Your task - Retype the book review below word for word, without changing anything.

[[ Source text open ]]

Book Review: 'Belching Out the Devil' by Mark Thomas
BELCHING OUT THE DEVIL
By Mark Thomas
Nation. 364 pp. Paperback, $16.95
A less-than-hilarious BBC comedian turned self-styled "libertarian anarchist," Mark Thomas once offered a bounty for George W. Bush's head. But this time, in his imperfectly written exposé "Belching Out the Devil," he takes on a cause without term limits: the Coca-Cola Co.'s shameful unwillingness to investigate its anti-union, anti-environment bottlers. "Coca-Cola is the biggest brand in the world," Thomas writes, "[with] a greater reach than a flu virus." After reading about this British Michael Moore's misadventures in Colombia (where Coke ignored the murders of union organizers), India (where its factories are depleting the water table) and Mexico (where bottlers illegally refused to sell to bodegas that stocked competing brands), one will agree with Thomas's indictment without relishing his endless supply of cheesy one-liners. "I feel like I've been beaten up by pesto," Thomas says after receiving a basil purification rubdown in a Mayan community that drinks Coke to, ahem, burp and expel evil spirits. As journalism, "Belching Out the Devil" does for soda what Eric Schlosser's "Fast Food Nation" did for the hamburger. As comedy, it's less "Some Like It Hot" than "Police Academy 4."

[[ Source text closed ]]
[[ Supplied data open ]]

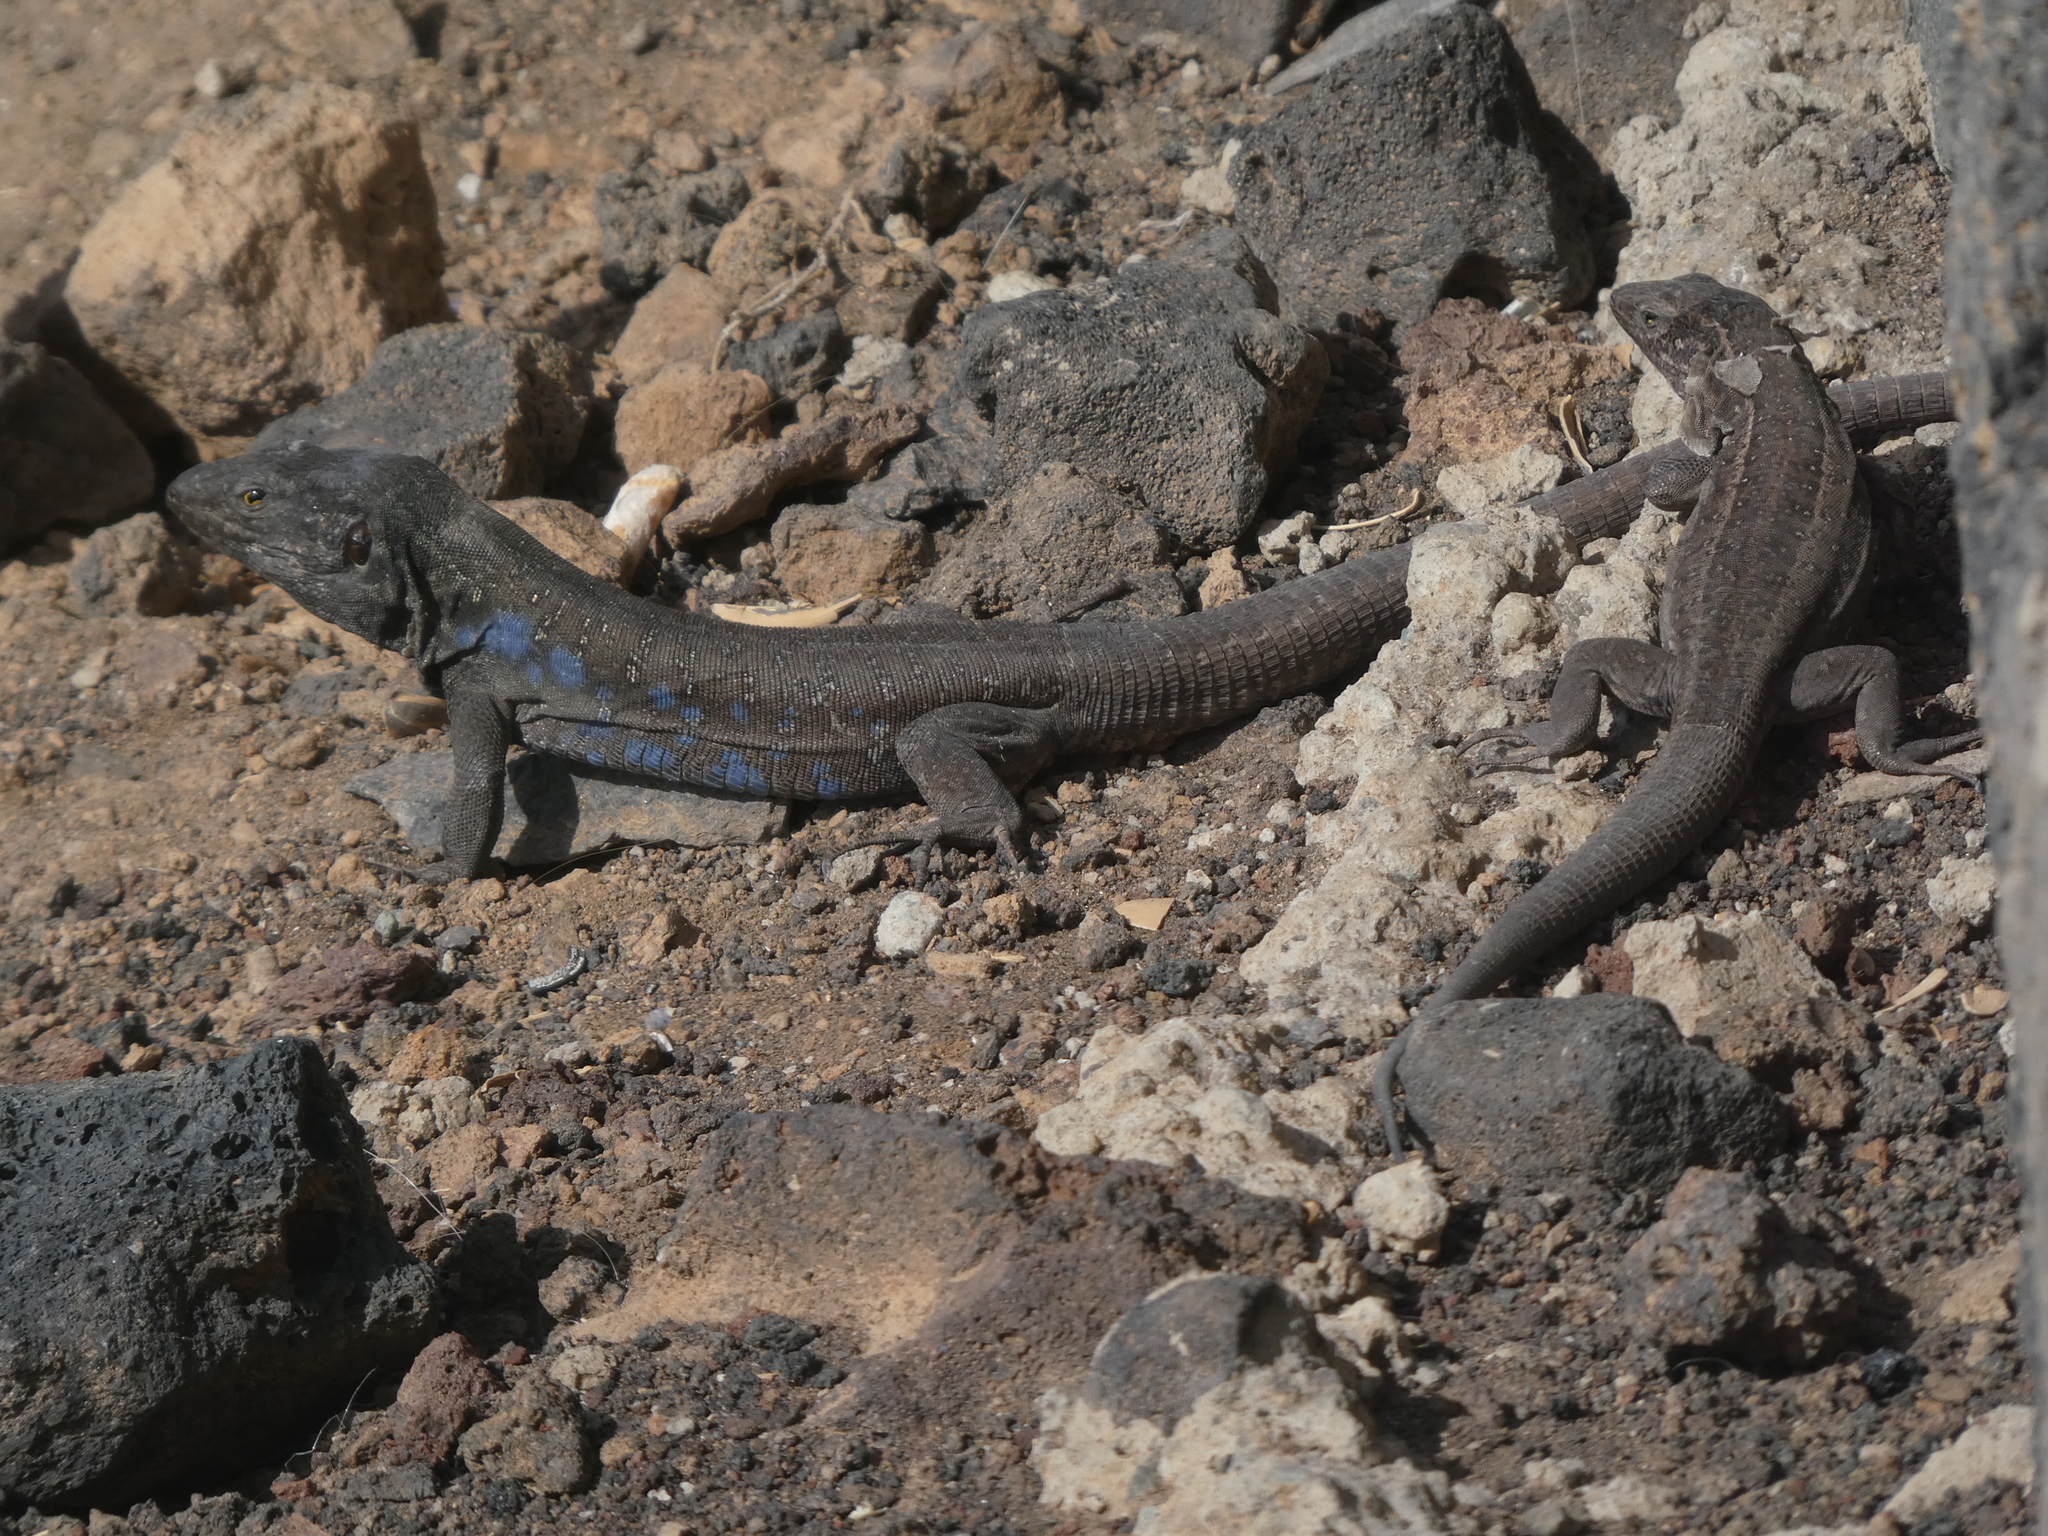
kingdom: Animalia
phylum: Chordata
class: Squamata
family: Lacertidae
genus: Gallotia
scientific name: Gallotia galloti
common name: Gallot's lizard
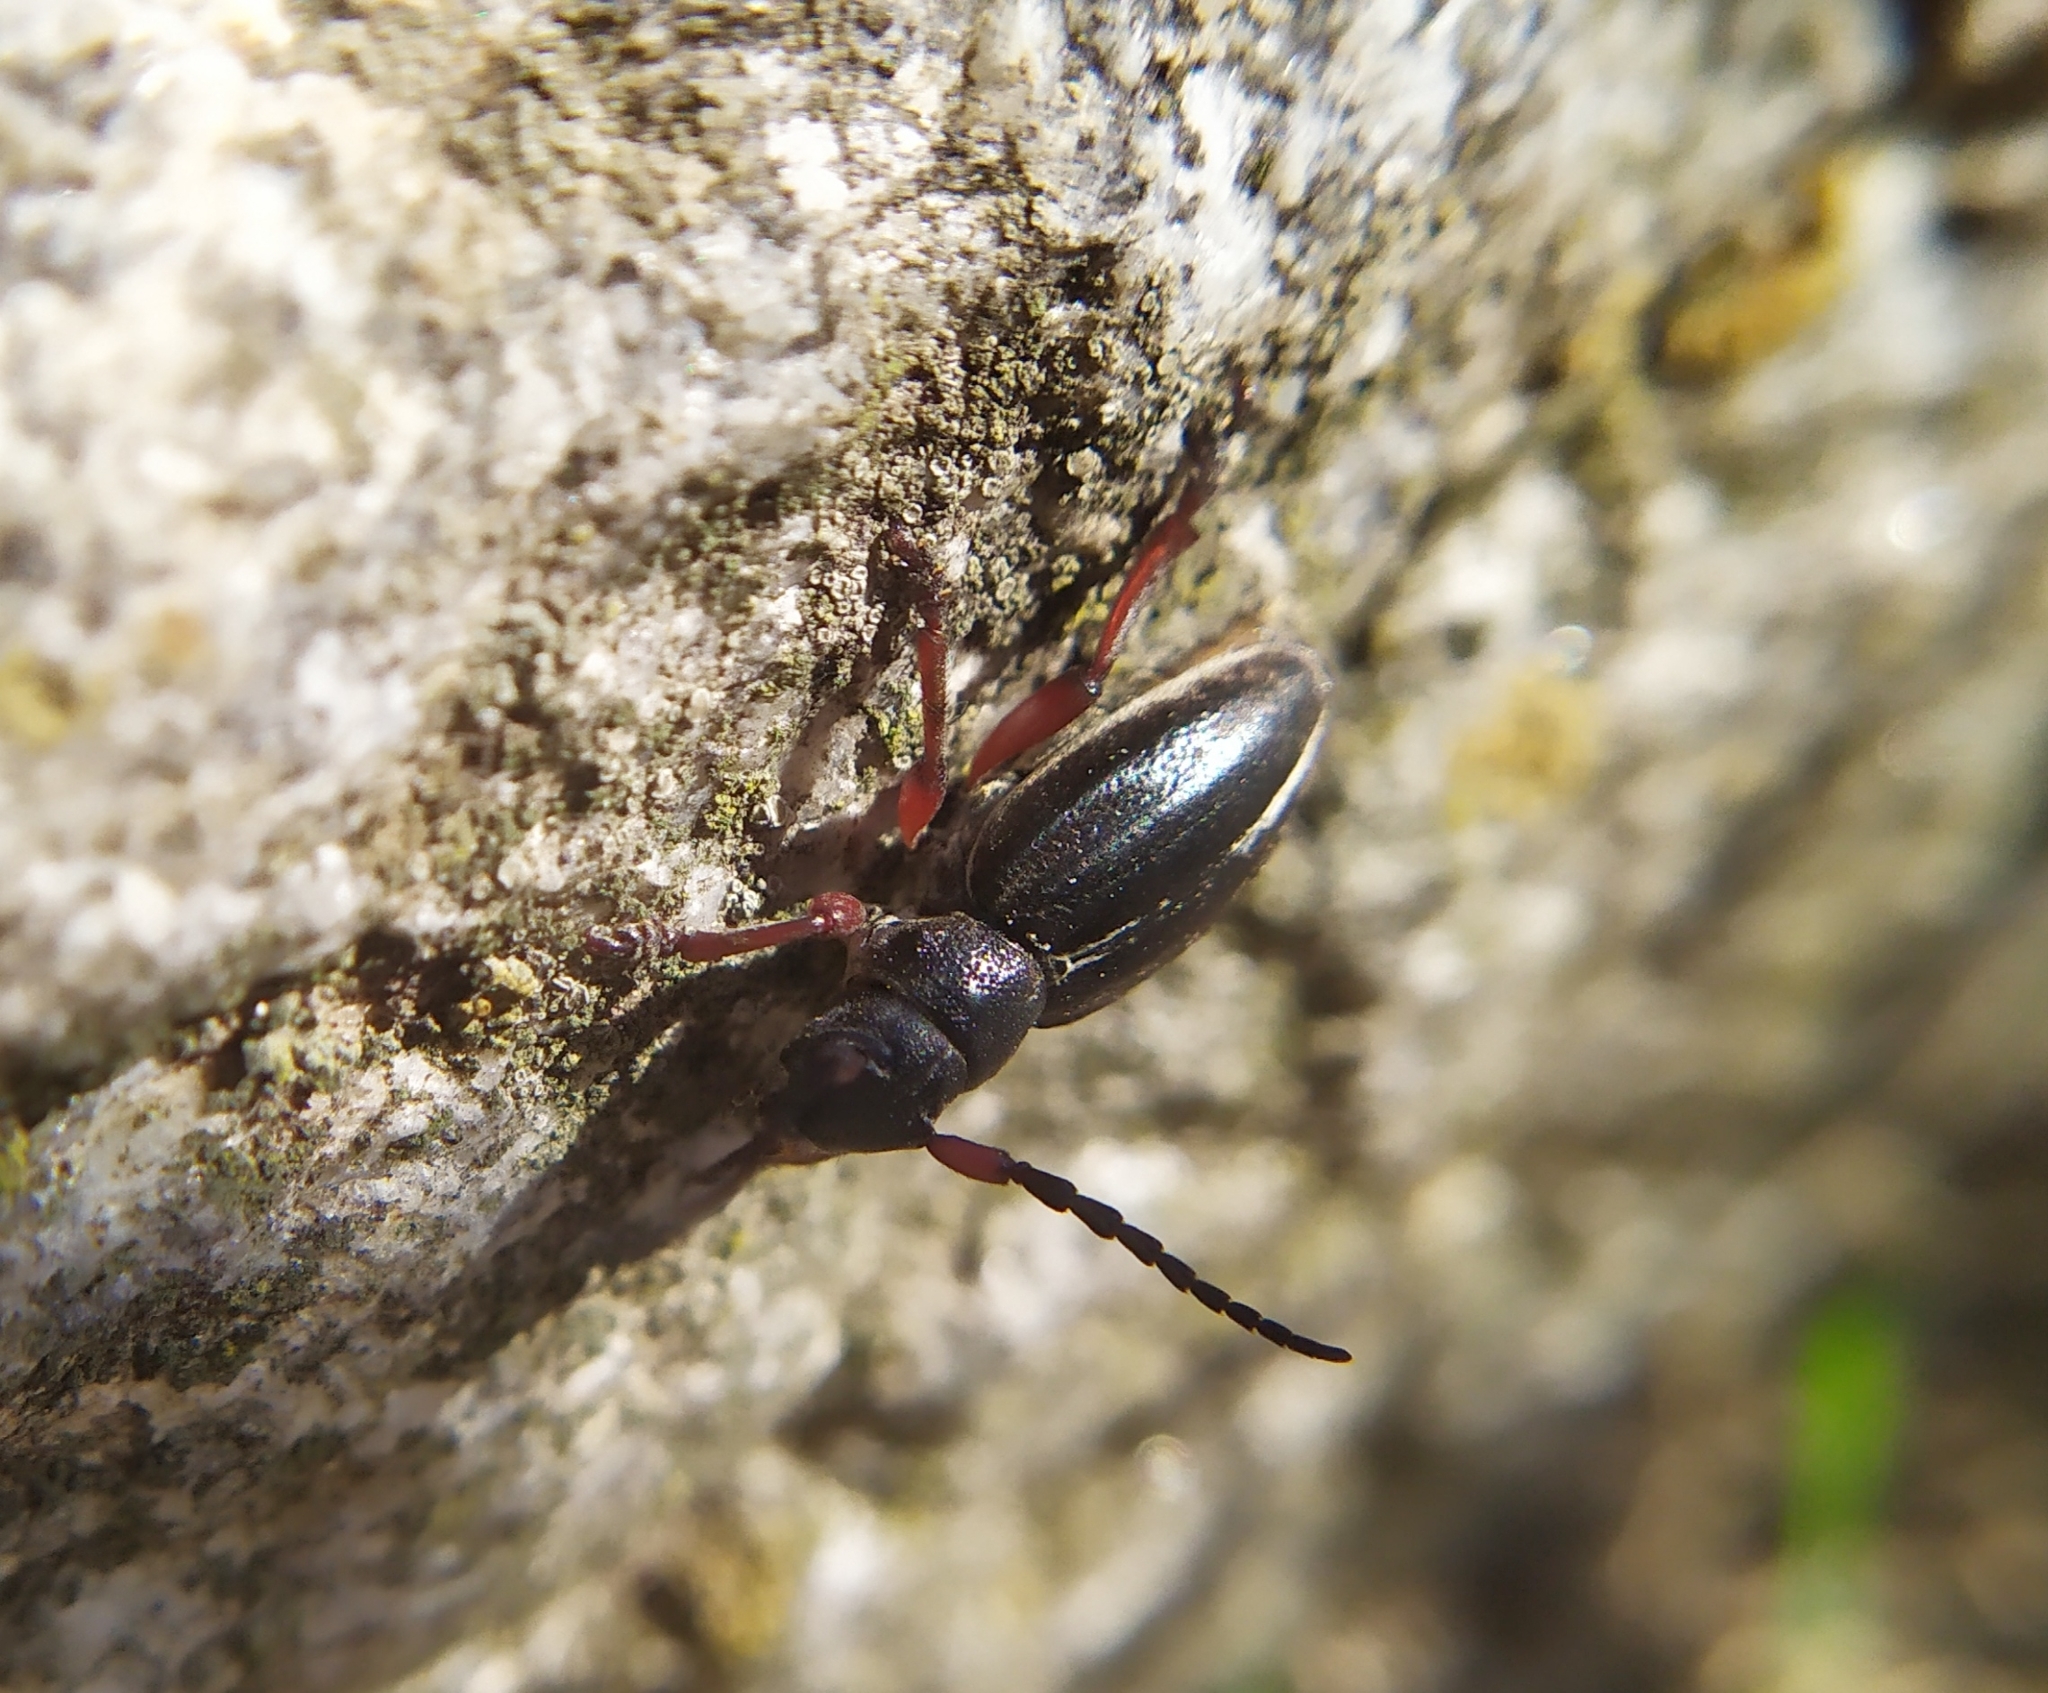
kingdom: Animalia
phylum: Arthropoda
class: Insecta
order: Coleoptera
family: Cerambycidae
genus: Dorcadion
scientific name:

[[ Supplied data closed ]]

Your response -
Book Review: 'Belching Out the Devil' by Mark Thomas
BELCHING OUT THE DEVIL
By Mark Thomas
Nation. 364 pp. Paperback, $16.95
A less-than-hilarious BBC comedian turned self-styled "libertarian anarchist," Mark Thomas once offered a bounty for George W. Bush's head. But this time, in his imperfectly written exposé "Belching Out the Devil," he takes on a cause without term limits: the Coca-Cola Co.'s shameful unwillingness to investigate its anti-union, anti-environment bottlers. "Coca-Cola is the biggest brand in the world," Thomas writes, "[with] a greater reach than a flu virus." After reading about this British Michael Moore's misadventures in Colombia (where Coke ignored the murders of union organizers), India (where its factories are depleting the water table) and Mexico (where bottlers illegally refused to sell to bodegas that stocked competing brands), one will agree with Thomas's indictment without relishing his endless supply of cheesy one-liners. "I feel like I've been beaten up by pesto," Thomas says after receiving a basil purification rubdown in a Mayan community that drinks Coke to, ahem, burp and expel evil spirits. As journalism, "Belching Out the Devil" does for soda what Eric Schlosser's "Fast Food Nation" did for the hamburger. As comedy, it's less "Some Like It Hot" than "Police Academy 4."